Pope Pius XII in his Encyclical Letter, Mystici Corporis states that the Mystical Body of Christ is the Church. By Church he does not mean a material building or a physical temple, but an assembly of faithful living members of Resurrected Body of Christ.
An additional distinction between the OT and NT is the parameters that circumscribe God’s chosen people. In the OT they are delineated by the language of holy instructions, matrilineality and the promised land. The chosen people are commanded to abide by the strict application of the law/ten commandments and of pure versus impure moral codes, like circumcision.
Whereas in the NT, Greek is a departure from Hebrew. Salvation is outlined by one commandment of love that supersedes all OT scriptural instructions. In essence, if you love your neighbor as yourself you will not break any instructions and abide by all ten commandments. Hence, Jesus’ Kingdom of God transcends any cultural, ethnic, matrilineal lineage and linguistic difference.
One explanation for the use of Greek by NT writers is that Hellenism was dominant after the conquest of Alexander the Great. He made sure to popularize and expand the use of Greek and literacy throughout his empire.
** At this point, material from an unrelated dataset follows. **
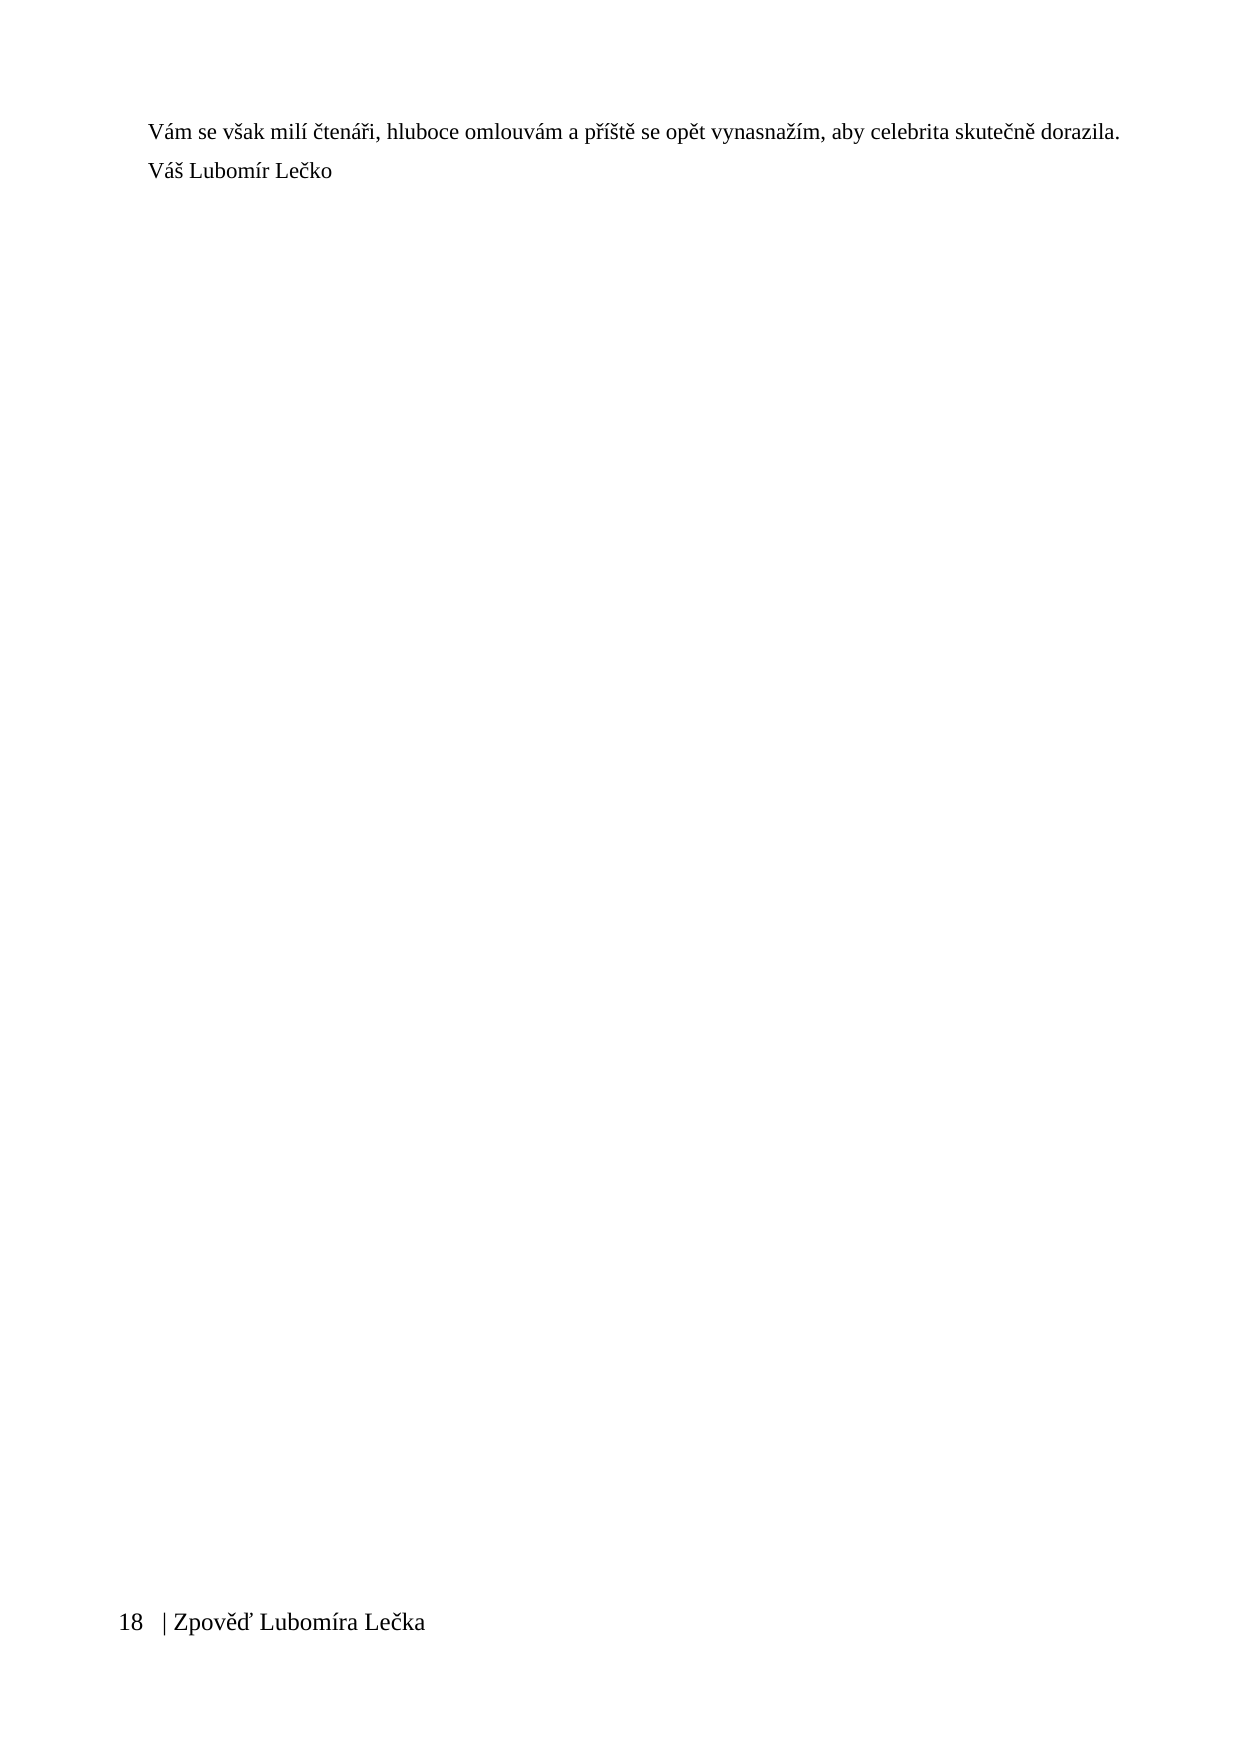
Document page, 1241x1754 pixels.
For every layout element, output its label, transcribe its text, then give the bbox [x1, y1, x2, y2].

text Váš Lubomír Lečko [118, 157, 1122, 183]
text Vám se však milí čtenáři, hluboce omlouvám a příště se opět vynasnažím, aby celebrita skutečně dorazila. [118, 118, 1122, 144]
Whereas, reading and writing in Hebrew was a closely guarded knowledge kept by Jewish scribes and priests.
Jesus was a carpenter, Peter a fisherman. By all accounts, all of Jesus’ disciples were working class people representing a grassroots economy. Jesus and his disciples were born and lived outside Jerusalem. In contrast to the priesthood in the temple and the political power of the Roman procurator located in Jerusalem.
As Jesus’ mission moves him closer to the temple and challenges the priesthood, Jesus is arrested and then crucified. He was crucified outside Jerusalem on mount Golgotha but was buried in a tomb in the Church of the Holy Sepulcher in Jerusalem. His physical body vanished and three days later and the Resurrected Body of Christ appeared to his disciples outside the confines of Jerusalem.
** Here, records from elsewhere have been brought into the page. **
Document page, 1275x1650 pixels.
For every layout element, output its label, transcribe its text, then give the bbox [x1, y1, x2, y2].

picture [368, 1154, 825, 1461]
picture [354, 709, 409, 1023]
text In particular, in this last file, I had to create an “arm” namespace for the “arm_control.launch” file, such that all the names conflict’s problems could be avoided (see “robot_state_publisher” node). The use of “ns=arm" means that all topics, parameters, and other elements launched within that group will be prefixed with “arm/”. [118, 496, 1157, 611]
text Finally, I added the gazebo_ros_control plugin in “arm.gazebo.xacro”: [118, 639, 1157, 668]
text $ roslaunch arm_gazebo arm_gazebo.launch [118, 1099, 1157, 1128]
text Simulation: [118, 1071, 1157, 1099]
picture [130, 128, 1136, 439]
The NT point to a shift away from the center, a departure and an expansion of a spiritual tradition in terms of the Hebrew to Greek and beyond. A shift away from the priesthood who administered the scriptures to Jesus and his disciples preaching the good news. And a shift away from the Temple and the political power of Jerusalem to spreading Jesus’ message to the outside world.
I am now getting to the most important aspect of a dynamic interaction between the physical/material and the spiritual/metaphorical. Each aspect is important and complementary as it generates a wholly other essence of God’s being. Wholly other implies that each reality is distinct and exclusive but at the same time it is inclusive and whole. Because both realities are an undeniable dynamic part of the whole essence and presence of the Living God.